# Didnt Back Up Stock Rom Before Flashing Liquid... Help Please



## domestic violence (Nov 8, 2011)

i was given a D2g that a VZW rep said was 'only good as a calculator'. i got it running fine and figured id give my first shot at loading ROMs. i rooted the phone via 'Petes' method, installed bootstrapper and ROM manager was able to get Liquid loaded and running.

now, i figure that i failed to make a backup of the stock ROM before loading liquid and thats what im stuck with....

any help getting me back to stock would be greatly appreciated.


----------



## ro6666lt (Sep 2, 2011)

moving this to Droid 2 / R2D2 / Milestone 2 / Droid 2 Global.


----------



## x13thangelx (Jun 8, 2011)

sbf then manually update.

This has instructions for how to sbf


----------



## brody30 (Aug 14, 2011)

Tell that rep if its a calculator its at least a TI-83+ lol.....

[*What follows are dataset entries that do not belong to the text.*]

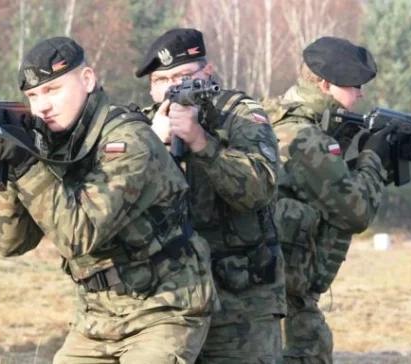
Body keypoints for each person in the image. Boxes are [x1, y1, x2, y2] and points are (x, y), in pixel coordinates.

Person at [0, 36, 217, 364]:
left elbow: (80, 233)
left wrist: (27, 164)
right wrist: (9, 169)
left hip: (164, 309)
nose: (42, 105)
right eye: (33, 96)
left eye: (53, 90)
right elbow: (8, 243)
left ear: (87, 80)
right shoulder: (54, 146)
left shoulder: (129, 141)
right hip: (97, 318)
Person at [136, 28, 286, 363]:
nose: (172, 87)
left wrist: (201, 142)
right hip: (166, 303)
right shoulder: (140, 128)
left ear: (207, 72)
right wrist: (151, 147)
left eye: (184, 76)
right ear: (151, 87)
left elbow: (259, 189)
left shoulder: (241, 115)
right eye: (162, 79)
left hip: (240, 302)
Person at [266, 36, 393, 364]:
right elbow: (355, 212)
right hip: (284, 307)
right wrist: (374, 159)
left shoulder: (275, 116)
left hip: (266, 294)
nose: (360, 93)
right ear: (324, 84)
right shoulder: (306, 138)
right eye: (353, 86)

Sent from my DROID2 GLOBAL using Tapatalk


----------



## x13thangelx (Jun 8, 2011)

abalsor said:


> Tell that rep if its a calculator its at least a TI-83+ lol.....
> 
> Sent from my DROID2 GLOBAL using Tapatalk


Not a TI-84+ Silver edition? Fail.... my calculator is better than my phone


----------



## domestic violence (Nov 8, 2011)

ill attempt the sbf but im not too confident


----------



## domestic violence (Nov 8, 2011)

followed all instructions to a "T" with SBF having run completely. Phone was/is stuck in the bootloop after SBF still.

any further guidance?


----------



## x13thangelx (Jun 8, 2011)

wipe data in factory recovery (x while booting then search on keyboard while in the triangle)


----------



## domestic violence (Nov 8, 2011)

i am able to get to the menu that allows wipe data and a factory reset but it continues to bootloop on the liquid boot image.

it almost seems as if there isnt anything to load after the SBF


----------



## jchapman007 (Sep 21, 2011)

Did you make sure the SBF finished? You can either flash with rsd lite or there is a linux live cd that will sbf flash the phone.......either will work...... you have to make sure it finishes flashing though.......and then wipe data in stock recovery as stated before....... it should work .....

If you actually sbf'd the phone, the boot image of liquid should be gone..... I would recommend you just download and burn the auto sbf live cd..... it is very easy and no need to worry about drivers....

http://www.droidforums.net/forum/droid-2-global-hacks/170060-tool-ezsbf-d2g.html

Here is the ez sbf tool.


----------



## domestic violence (Nov 8, 2011)

how will i know if i removed the phone prior to it finishing?

these questions may seem stupid, but id really like to salvage the phone and learn how to mod it PROPERLY.

it is quite possible that i screwed something up. is there is 'SBF has finished' notification of something? ive never done this before... but have read as much as i could.


----------



## jchapman007 (Sep 21, 2011)

domestic violence said:


> how will i know if i removed the phone prior to it finishing?
> 
> these questions may seem stupid, but id really like to salvage the phone and learn how to mod it PROPERLY.
> 
> it is quite possible that i screwed something up. is there is 'SBF has finished' notification of something? ive never done this before... but have read as much as i could.


The phone will reboot.


----------



## domestic violence (Nov 8, 2011)

ok- im going to attempt this again and ill post what message i get after i SBF and wipe data....


----------



## jchapman007 (Sep 21, 2011)

don't worry you really can't kill the phone.......well I guess you could..... but it would be very hard......... you should always be able to sbf back to stock though......


----------



## domestic violence (Nov 8, 2011)

IT WORKED!

i dont know what i did differently, but im back to stock....... amazing. THANK YOU


----------